Where R* is the target rate of return, Rt is the actual rate of return based on the initial rate schedule at time "t," and Ra is the actual rate of return after the sliding scale plan adjusted rates. "h" is commonly a fraction between 0 and 1, where if h = 0 all risk is borne by the firm and rates are fixed, and if h=1 then the rate structure is essentially a cost-plus arrangement whereby all risk is borne by rate-payers. Thus at h = 0.5 there is an equal sharing of risk. Sliding scale plays a minor role in regulatory practice.

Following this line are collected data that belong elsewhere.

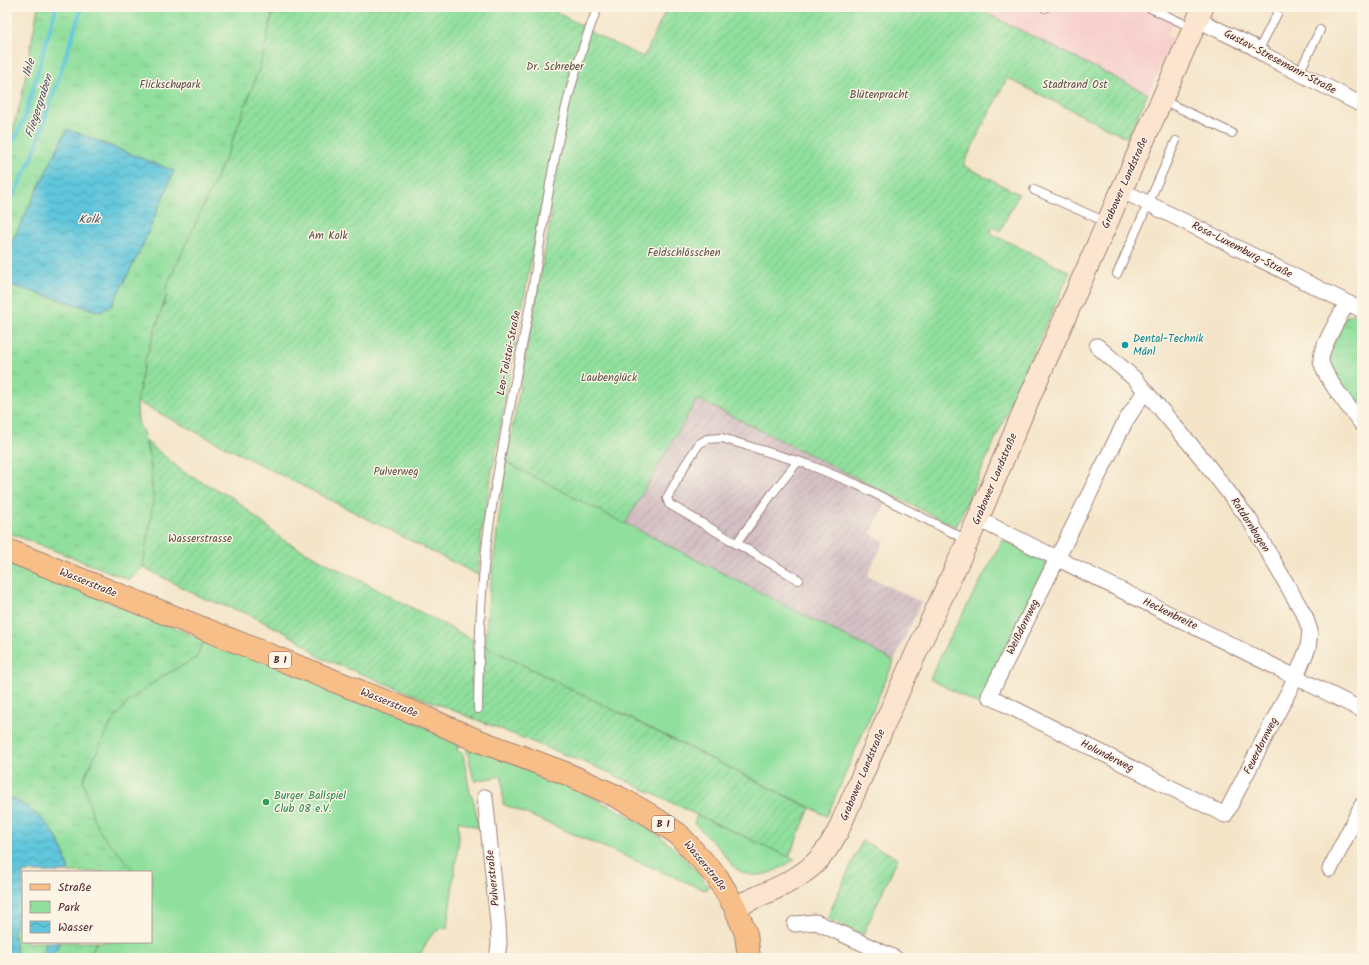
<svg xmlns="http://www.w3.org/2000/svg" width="1369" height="965" font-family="Kalam,sans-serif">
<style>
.built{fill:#f7d0cd}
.industrial{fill:url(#industrial-furrows)}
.grass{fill:#90df9d;stroke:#6d7f64}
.park{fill:url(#park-tufts);stroke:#6d7f64}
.garden{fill:url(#garden-furrows);stroke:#6d7f64}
.water{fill:url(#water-waves);stroke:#547283}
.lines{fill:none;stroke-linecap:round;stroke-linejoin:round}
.stream{stroke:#5fc6db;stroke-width:4}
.service-casing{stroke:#9f827a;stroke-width:10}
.minor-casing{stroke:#9f827a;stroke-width:17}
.secondary-casing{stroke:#9f827a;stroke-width:23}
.primary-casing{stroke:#9f827a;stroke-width:24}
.service{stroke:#fff;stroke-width:8}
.minor{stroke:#fff;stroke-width:15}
.secondary{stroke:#fce5cf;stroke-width:21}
.primary{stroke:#f7be87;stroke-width:22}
.culture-dot{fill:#0f9aa8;stroke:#fcf5e5;stroke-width:1.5}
.leisure-dot{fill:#2e9e5b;stroke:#fcf5e5;stroke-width:1.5}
.labels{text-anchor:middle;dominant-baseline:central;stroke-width:3;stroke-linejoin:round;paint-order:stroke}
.shield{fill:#fcf5e5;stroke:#7f5f63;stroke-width:1}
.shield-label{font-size:10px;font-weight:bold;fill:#4a1f2b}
.street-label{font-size:11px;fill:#4a1f2b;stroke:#fcf5e5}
.park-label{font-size:11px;fill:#5c4f48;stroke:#fcf5e5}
.culture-label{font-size:11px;fill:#0d838f;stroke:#fcf5e5;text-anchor:start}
.leisure-label{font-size:11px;fill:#27864d;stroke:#fcf5e5;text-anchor:start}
.water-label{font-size:12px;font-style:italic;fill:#505160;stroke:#fcf5e5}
</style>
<defs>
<pattern id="industrial-furrows" width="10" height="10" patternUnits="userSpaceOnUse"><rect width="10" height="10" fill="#d2bec3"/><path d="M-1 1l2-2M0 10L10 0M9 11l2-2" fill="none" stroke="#b6a3a8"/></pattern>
<pattern id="park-tufts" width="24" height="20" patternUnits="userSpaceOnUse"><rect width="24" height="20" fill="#90df9d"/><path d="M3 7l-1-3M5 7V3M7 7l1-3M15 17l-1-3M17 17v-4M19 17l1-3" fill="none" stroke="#7ebf87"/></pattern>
<pattern id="garden-furrows" width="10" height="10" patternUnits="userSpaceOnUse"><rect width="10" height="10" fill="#90df9d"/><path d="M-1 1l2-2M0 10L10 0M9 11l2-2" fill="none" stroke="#7ebf87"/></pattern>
<pattern id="water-waves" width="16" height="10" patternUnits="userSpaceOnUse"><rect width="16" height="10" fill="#5fc6db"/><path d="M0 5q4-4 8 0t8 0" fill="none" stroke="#50a0b2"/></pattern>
</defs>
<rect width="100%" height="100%" fill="#fcf5e5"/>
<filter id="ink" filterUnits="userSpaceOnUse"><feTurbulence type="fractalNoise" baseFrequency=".025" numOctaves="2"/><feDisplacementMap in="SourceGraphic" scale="8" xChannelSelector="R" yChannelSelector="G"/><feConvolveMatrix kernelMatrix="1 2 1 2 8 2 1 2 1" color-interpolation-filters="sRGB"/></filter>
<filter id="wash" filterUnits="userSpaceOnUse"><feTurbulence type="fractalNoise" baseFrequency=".012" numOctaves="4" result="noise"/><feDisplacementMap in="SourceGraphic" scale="16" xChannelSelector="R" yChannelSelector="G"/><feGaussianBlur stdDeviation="0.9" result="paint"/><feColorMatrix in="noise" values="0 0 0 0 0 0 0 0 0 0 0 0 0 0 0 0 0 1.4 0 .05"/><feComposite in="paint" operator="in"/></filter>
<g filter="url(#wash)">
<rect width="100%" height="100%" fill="#f4e5c9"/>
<path class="built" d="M974 7H1160L1182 18 1178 27 1171 25 1166 36 1173 39 1148 94Z"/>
<path class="industrial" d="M696 399 890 495 870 534 884 541 867 576 921 602 894 661 625 524Z"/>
<path class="grass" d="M506 462 894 661 827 816 485 646 489 596Z
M1003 540 1044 558 1047 565 980 705 930 679 945 646Z
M204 639 394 712 459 744 457 751 463 754 470 793 474 802 479 828 458 821 459 839 447 928C432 927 424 947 419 958H89L96 942H151V872H130L131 868 103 836 93 818 83 780 110 725 127 703 161 677 196 658Z
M468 748C484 753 501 757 517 763 535 770 553 779 570 787 629 814 669 834 709 887L707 889H702L503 804 502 776 474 781 467 750Z
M697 815 795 859C777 872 752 884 733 866 728 861 725 854 720 849 711 840 702 831 694 823Z"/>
<path class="park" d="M38 7H274L261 63 230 148 164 292 167 294 144 363 137 402 138 422 144 435 151 465 153 503 143 567 130 580 7 532V284L101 312 112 305 142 247 174 171 67 129 7 252V143L12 133 21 100Z
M1353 314 1362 316V415L1332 372 1327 357 1346 317Z
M7 561 108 602 204 639 196 658 161 677 127 703 110 725 83 780 93 818 103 836 132 868 130 872H69C66 858 61 844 53 832 45 819 21 801 7 796Z
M23 913V942H46L44 950 38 958H18C14 942 10 926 23 913Z
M61 942H96L89 958H50Z"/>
<path class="garden" d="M274 7H546L583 26 594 34 643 57 645 53H646L667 7H974L1148 94 1127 138 1007 78 963 165 1019 194 1000 231 992 227 990 233 1070 272 956 527 697 399 625 524 506 462 552 212 541 206 482 527 478 575 137 402 144 363 167 295 164 292 230 148 261 63Z
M146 441 185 473 233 498 283 540 485 646 810 808 789 857 697 815 608 772 319 657 307 646 286 633 248 614 200 597 143 567 153 503 151 465Z
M862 841 898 858 863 935 827 918Z"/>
<path class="water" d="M67 129 174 171 142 247 112 305 101 312 7 284V252Z
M7 797C21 801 45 819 53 832 61 844 66 858 69 872H23V913C10 926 14 942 18 958H7Z
M46 942H61L50 958H38L44 950Z"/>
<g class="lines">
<path class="stream" d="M7 155 25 117 56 7
M7 208 32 158 82 7"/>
</g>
</g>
<g filter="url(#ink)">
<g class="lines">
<g class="service-casing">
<path id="service" d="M1148 7 1193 28
M1045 8 1046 7
M1258 51 1277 14
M1299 73 1320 30
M1162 100 1232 133
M1034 190 1106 222
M1117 274 1176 141
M736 544 772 494 798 461
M799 580 669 504 667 498 685 465 699 444 707 439 722 438 807 464 858 485 967 540
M478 709C479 650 480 591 488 533 499 456 516 380 530 304 547 204 559 101 598 7"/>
</g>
<g class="minor-casing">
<path id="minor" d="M1198 20 1252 46 1266 56 1362 105
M1121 190 1362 310
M1347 303C1340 316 1322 345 1321 359 1321 374 1352 411 1362 424
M1097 346 1136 380 1201 457 1249 519 1305 616 1310 631 1308 648 1296 677 1225 815 989 696 1125 422 1145 391
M978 519 1362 710
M485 797 498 923 499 944 497 958
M1330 869 1362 805
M795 924 816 922 895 958"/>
</g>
<g class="secondary-casing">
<path id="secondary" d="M735 907C759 895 787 886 807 870 821 860 830 846 838 831L905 677 978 519 1027 403 1203 7"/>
</g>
<g class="primary-casing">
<path id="primary" d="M7 550 422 716 474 739 565 773 616 796 645 812 678 834 717 877 735 907 746 934 749 958"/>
</g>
<use href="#service" class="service"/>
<use href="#minor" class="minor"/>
<use href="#secondary" class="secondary"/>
<use href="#primary" class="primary"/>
</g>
</g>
<circle class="culture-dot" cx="1125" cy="345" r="4"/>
<circle class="leisure-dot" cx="266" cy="802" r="4"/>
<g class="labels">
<g class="shield">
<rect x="269" y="652" width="22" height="16" rx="3"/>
<rect x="652" y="816" width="22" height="16" rx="3"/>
</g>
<g class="shield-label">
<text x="280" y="660">B 1</text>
<text x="663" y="824">B 1</text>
</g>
<g class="street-label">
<text transform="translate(1280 62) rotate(28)">Gustav-Stresemann-Straße</text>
<text transform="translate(1125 183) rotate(-66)">Grabower Landstraße</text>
<text transform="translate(1242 250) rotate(27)">Rosa-Luxemburg-Straße</text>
<text transform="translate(509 353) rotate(-79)">Leo-Tolstoi-Straße</text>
<text transform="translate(995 479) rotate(-67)">Grabower Landstraße</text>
<text transform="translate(1250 525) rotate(57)">Rotdornbogen</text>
<text transform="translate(88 583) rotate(22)">Wasserstraße</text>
<text transform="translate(1170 614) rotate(26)">Heckenbreite</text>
<text transform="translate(1023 627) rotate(-64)">Weißdornweg</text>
<text transform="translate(389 703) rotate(22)">Wasserstraße</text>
<text transform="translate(1261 746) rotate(-63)">Feuerdornweg</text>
<text transform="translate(1107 756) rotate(27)">Holunderweg</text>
<text transform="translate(863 775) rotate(-67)">Grabower Landstraße</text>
<text transform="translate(705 866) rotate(51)">Wasserstraße</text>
<text transform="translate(493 878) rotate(-96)">Pulverstraße</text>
</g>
<g class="park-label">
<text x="555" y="67">Dr. Schreber</text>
<text x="170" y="85">Flickschupark</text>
<text x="1075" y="85">Stadtrand Ost</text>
<text x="879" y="95">Blütenpracht</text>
<text x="328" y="236">Am Kolk</text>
<text x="684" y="253">Feldschlösschen</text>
<text x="609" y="378">Laubenglück</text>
<text x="396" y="472">Pulverweg</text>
<text x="200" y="539">Wasserstrasse</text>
</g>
<g class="culture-label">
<text x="1133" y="339">Dental-Technik<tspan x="1133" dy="13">Mänl</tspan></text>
</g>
<g class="leisure-label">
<text x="274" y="796">Burger Ballspiel<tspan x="274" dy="13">Club 08 e.V.</tspan></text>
</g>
<g class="water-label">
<text transform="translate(29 68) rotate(-74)">Ihle</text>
<text transform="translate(39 106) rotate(-72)">Fliegergraben</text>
<text x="89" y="219">Kolk</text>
</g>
</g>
<rect width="1369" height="965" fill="none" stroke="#fcf5e5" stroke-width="24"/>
<rect x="22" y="871" width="130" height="72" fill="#fcf5e5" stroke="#b59f9b"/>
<rect x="30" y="884" width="20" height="6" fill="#f7be87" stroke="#b59f9b"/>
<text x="58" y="891" font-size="12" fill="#4a1f2b">Straße</text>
<rect x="30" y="901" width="20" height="12" fill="url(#park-tufts)" stroke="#b59f9b"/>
<text x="58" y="911" font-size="12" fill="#4a1f2b">Park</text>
<rect x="30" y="921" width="20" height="12" fill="url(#water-waves)" stroke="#b59f9b"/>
<text x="58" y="931" font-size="12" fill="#4a1f2b">Wasser</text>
</svg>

Price Caps and Performance Standards:

Increasingly the way that agencies are regulating natural monopolies. Note textbook observation that this is how recently privatized gas, telephone, and water utilities are regulated in Great Britain, and telephone service in Canada (as of March 1998). Price-cap has also been recently used by the FCC. The purpose of price-cap regulation is to create the credible precommitment by the regulatory agency to a cap on prices so that the firm has a meaningful incentive to pursue profit by lowering cost rather than by increasing capital investment.

Example: Since 1989 the FCC allows AT&T to raise its prices no more than the rate of inflation minus the anticipated rate of productivity gains in the industry. More common is to have declining price caps, reflecting the rapid pace of innovation, particularly in telecommunications.

Complications associated with price-cap regulation include preventing firms from raising profit by reducing quality, and pricing for multiple products.

A closely related regulatory approach is called rate-band regulation, in which firms are allowed to raise or lower their prices within some band without regulatory intervention for either monopoly power or predatory pricing.

Averch-Johnson Effect: The failure of economic efficiency that occurs under rate-of-return regulation when the risk-adjusted rate of return is set above the opportunity cost of capital. The obvious problem is that the firm has an incentive to overinvest in capital, leading to higher average costs. A-J assumed that other inputs (such as labor) were costed out as expenses. A-J effects were more likely to have occurred prior to OPEC-spurred inflation in the US, when rates (and rates of return) were more closely monitored than before.

Fully Distributed Cost Pricing: Regulatory agencies must figure out how to use a rate structure to recover variable and fixed costs. Some fixed costs are common to multiple products or services. A common way to do so is to set so-called fully distributed cost prices. There is no reason to believe that the way that regulatory agencies set FDC prices will either reflect efficient two-part tariffs or efficient Ramsey prices. FDC pricing also creates disputes among different customer classes over what is the appropriate way to distribute costs (example: residential vs. Large industrial consumers of electricity and the common costs of nuclear plant deconstruction, distribution network, etc.).

Peak-Load Pricing: The marginal cost of providing energy tends to be higher during peak demand periods. One reason is that most costly "peaking facilities" must be brought on line. The difficulties of assuring reliability (i.e., no blackouts) rise with peak demand. Thus serving an electricity customer during peak periods implies higher marginal costs than during off-peak periods. Peak-load pricing is a way to have a pricing scheme that more closely approximates allocative efficiency by having higher prices during peak periods, and lower prices during off-peak periods. The effect is similar to congestion pricing, where the marginal user of highway and bridges, mainframe computers, public transportation, and telephone service during high use times imposes a congestion cost (a negative network externality) on other users, and so one can internalize these congestion externalities by charging higher prices during times of congestion.